Albany, NY – Tomorrow, attorneys from New York’s leading civil rights and social justice organizations will present oral argument in Little v. LATFOR in defense of the State’s law ending prison-based gerrymandering.

Dale Ho of the NAACP Legal Defense Fund and Myrna Perez of the Brennan Center will present oral argument  on behalf of fifteen intervenor voters, also represented by  the Center for Law & Social Justice, Dēmos, LatinoJustice PRLDEF,  the New York Civil Liberties Union, and the Prison Policy Initiative represent the intervenors.

The hearing will take place at 10 am, Tuesday, Oct. 4

Albany County Courthouse |16 Eagle Street, Albany, NY 12207

On August  4th, Judge Devine granted the fifteen voters from across New York State permission to intervene in the lawsuit to defend the law.  The defendants in the lawsuit are government bodies charged with carrying out the new law: the New York State Legislative Task Force on Demographic Research and Reapportionment (LATFOR), and the Department of Corrections and Community Supervision (DOCCS). The New York State Attorney General’s office is representing DOCCS.

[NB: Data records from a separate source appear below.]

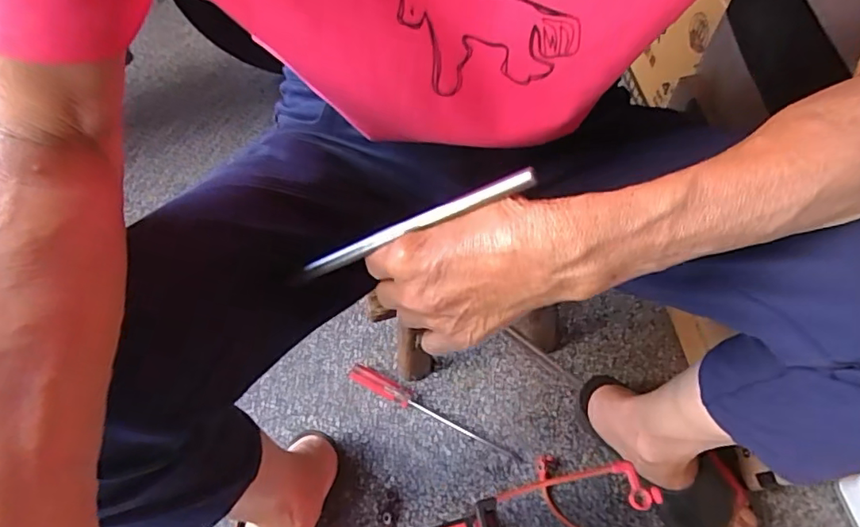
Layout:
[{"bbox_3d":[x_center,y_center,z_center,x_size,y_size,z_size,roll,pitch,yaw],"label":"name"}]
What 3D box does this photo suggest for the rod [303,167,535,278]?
[{"bbox_3d":[-0.014,-0.020,0.306,0.159,0.009,0.009,-21,60,28],"label":"rod"}]

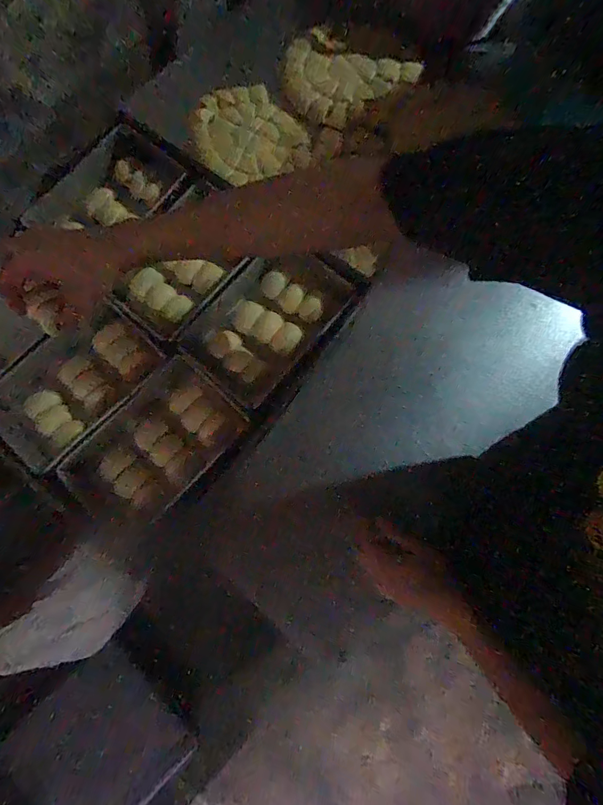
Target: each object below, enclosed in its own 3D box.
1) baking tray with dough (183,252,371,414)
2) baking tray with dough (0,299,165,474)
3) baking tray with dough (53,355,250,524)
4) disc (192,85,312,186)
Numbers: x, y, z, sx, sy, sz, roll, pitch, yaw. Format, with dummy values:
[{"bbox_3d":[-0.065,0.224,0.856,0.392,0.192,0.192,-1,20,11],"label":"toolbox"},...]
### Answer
[{"bbox_3d":[-0.043,-0.112,0.512,0.149,0.043,0.210,43,81,8],"label":"baking tray with dough"},{"bbox_3d":[-0.299,-0.032,0.510,0.134,0.038,0.204,41,81,7],"label":"baking tray with dough"},{"bbox_3d":[-0.185,0.051,0.490,0.138,0.038,0.202,42,81,7],"label":"baking tray with dough"},{"bbox_3d":[-0.084,-0.458,0.657,0.181,0.025,0.181,0,79,0],"label":"disc"}]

The new law, known as “Part XX,” requires that incarcerated persons be allocated to their home communities for redistricting and reapportionment, but does not affect funding distributions.  This tracks New York State Constitution’s explicit provision that incarceration does not change one’s residence. .

New York State Senator Elizabeth Little and a group of co-plaintiffs are seeking to restore New York’s former practice which artificially inflated the voting strength of select communities at the expense of all others by allocating incarcerated persons to the districts where prisons are located, rather than to their home addresses. 

Related Issues

Separate from the lawsuit, on Aug. 4, the New York State Legislative Task Force on Demographic Research and Reapportionment announced that it would comply with the law. This was a dramatic change for LATFOR, whose co-chair, Senator Nozzolio, represents a district that includes several large prisons. LATFOR had previously been implying that it was not going to implement the law.

This pledge to follow the law came after a flurry of public criticism prompted by the seven civil rights organizations representing the intervenors. On July 27, the seven civil rights organizations representing the intervenors wrote to LATFOR, explaining that LATFOR must comply with the law. LATFOR had also received intense criticism from editorial boards around the state, including the Albany Times Union, the Rochester Democrat and Chronicle and the New York Times.

A recent Quinnipiac University poll reported that public opinion is decidedly against prison-based gerrymandering, with a majority of New York State believing that  “prison inmates should be counted as residents of their home districts, not of where they’re imprisoned.” The poll found that a majority of  voters from both parties, and from upstate and downstate voters, favored “counting inmates in their homes, not their prisons.”

About Prison-Based Gerrymandering

There are dramatic examples of prison-based gerrymandering in upstate counties and cities. For example, half of a council ward in the city of Rome, New York is incarcerated, giving the residents of that ward twice the influence of other city residents. Recognizing the distorting effect of prison-based gerrymandering at the local level, thirteen New York counties with large prisons – including four in plaintiff Senator Little’s district – have historically exercised their discretion to remove the prison populations prior to redistricting.

The new law brings consistency to redistricting in New York, prohibiting the state and all local governments from giving extra political influence to districts that contain prisons. Sen. Little’s lawsuit seeks to have the new legislation struck down, the effect of which would require legislative districts – including her own, which contains 12,000 incarcerated persons – to include prisons when redistricting, to the detriment of all other districts without prisons.

Returning to this practice would unfairly inflate districts containing prisons at others’ expense, and violate the New York State Constitution. In addition, many areas containing large minority communities have been disproportionately affected by this practice, effectively diluting the votes of minority communities. The enactment of Part XX was considered a major civil rights achievement for New York State.